What is expected =>
Nothing but the lines from the start of the entries through the line holding "Savers will create" is to be repeated, exactly and with pictures excluded.

Input data =>
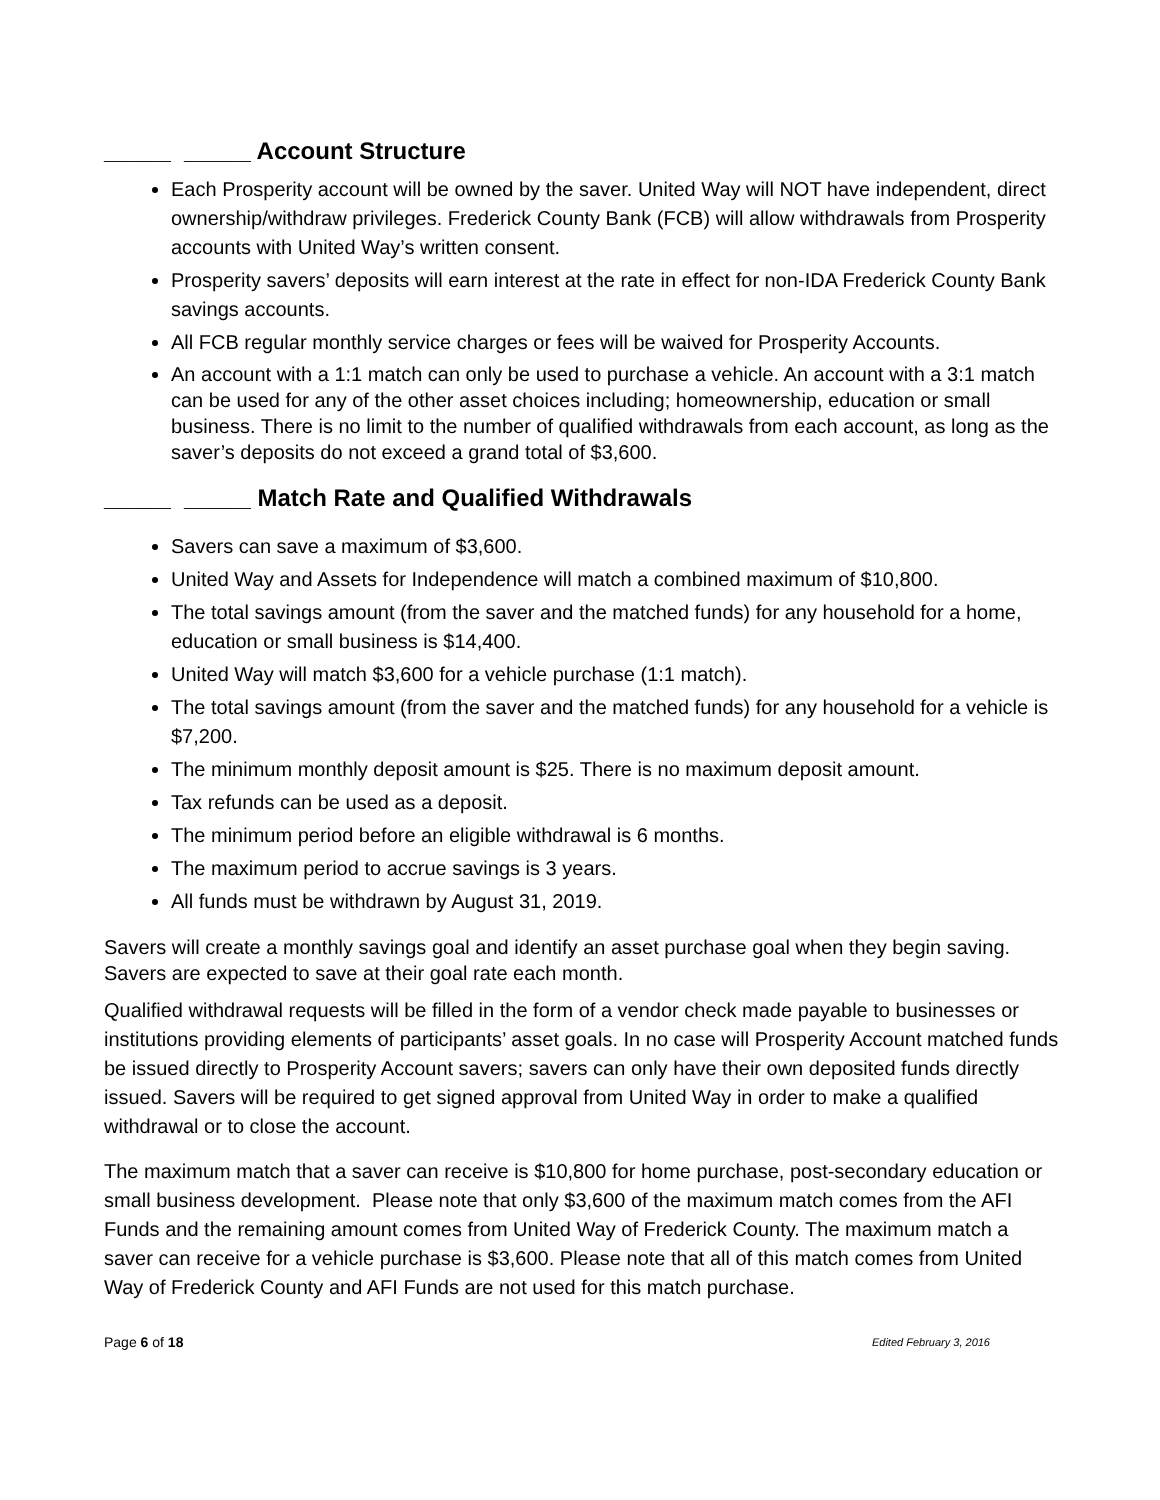_____ _____ Account Structure
Each Prosperity account will be owned by the saver. United Way will NOT have independent, direct ownership/withdraw privileges. Frederick County Bank (FCB) will allow withdrawals from Prosperity accounts with United Way’s written consent.
Prosperity savers’ deposits will earn interest at the rate in effect for non-IDA Frederick County Bank savings accounts.
All FCB regular monthly service charges or fees will be waived for Prosperity Accounts.
An account with a 1:1 match can only be used to purchase a vehicle. An account with a 3:1 match can be used for any of the other asset choices including; homeownership, education or small business. There is no limit to the number of qualified withdrawals from each account, as long as the saver’s deposits do not exceed a grand total of $3,600.
_____ _____ Match Rate and Qualified Withdrawals
Savers can save a maximum of $3,600.
United Way and Assets for Independence will match a combined maximum of $10,800.
The total savings amount (from the saver and the matched funds) for any household for a home, education or small business is $14,400.
United Way will match $3,600 for a vehicle purchase (1:1 match).
The total savings amount (from the saver and the matched funds) for any household for a vehicle is $7,200.
The minimum monthly deposit amount is $25. There is no maximum deposit amount.
Tax refunds can be used as a deposit.
The minimum period before an eligible withdrawal is 6 months.
The maximum period to accrue savings is 3 years.
All funds must be withdrawn by August 31, 2019.
Savers will create a monthly savings goal and identify an asset purchase goal when they begin saving. Savers are expected to save at their goal rate each month.
Qualified withdrawal requests will be filled in the form of a vendor check made payable to businesses or institutions providing elements of participants’ asset goals. In no case will Prosperity Account matched funds be issued directly to Prosperity Account savers; savers can only have their own deposited funds directly issued. Savers will be required to get signed approval from United Way in order to make a qualified withdrawal or to close the account.
The maximum match that a saver can receive is $10,800 for home purchase, post-secondary education or small business development. Please note that only $3,600 of the maximum match comes from the AFI Funds and the remaining amount comes from United Way of Frederick County. The maximum match a saver can receive for a vehicle purchase is $3,600. Please note that all of this match comes from United Way of Frederick County and AFI Funds are not used for this match purchase.
Page 6 of 18 Edited February 3, 2016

Response =>
_____ _____ Account Structure
Each Prosperity account will be owned by the saver. United Way will NOT have independent, direct ownership/withdraw privileges. Frederick County Bank (FCB) will allow withdrawals from Prosperity accounts with United Way’s written consent.
Prosperity savers’ deposits will earn interest at the rate in effect for non-IDA Frederick County Bank savings accounts.
All FCB regular monthly service charges or fees will be waived for Prosperity Accounts.
An account with a 1:1 match can only be used to purchase a vehicle. An account with a 3:1 match can be used for any of the other asset choices including; homeownership, education or small business. There is no limit to the number of qualified withdrawals from each account, as long as the saver’s deposits do not exceed a grand total of $3,600.
_____ _____ Match Rate and Qualified Withdrawals
Savers can save a maximum of $3,600.
United Way and Assets for Independence will match a combined maximum of $10,800.
The total savings amount (from the saver and the matched funds) for any household for a home, education or small business is $14,400.
United Way will match $3,600 for a vehicle purchase (1:1 match).
The total savings amount (from the saver and the matched funds) for any household for a vehicle is $7,200.
The minimum monthly deposit amount is $25. There is no maximum deposit amount.
Tax refunds can be used as a deposit.
The minimum period before an eligible withdrawal is 6 months.
The maximum period to accrue savings is 3 years.
All funds must be withdrawn by August 31, 2019.
Savers will create a monthly savings goal and identify an asset purchase goal when they begin saving. Savers are expected to save at their goal rate each month.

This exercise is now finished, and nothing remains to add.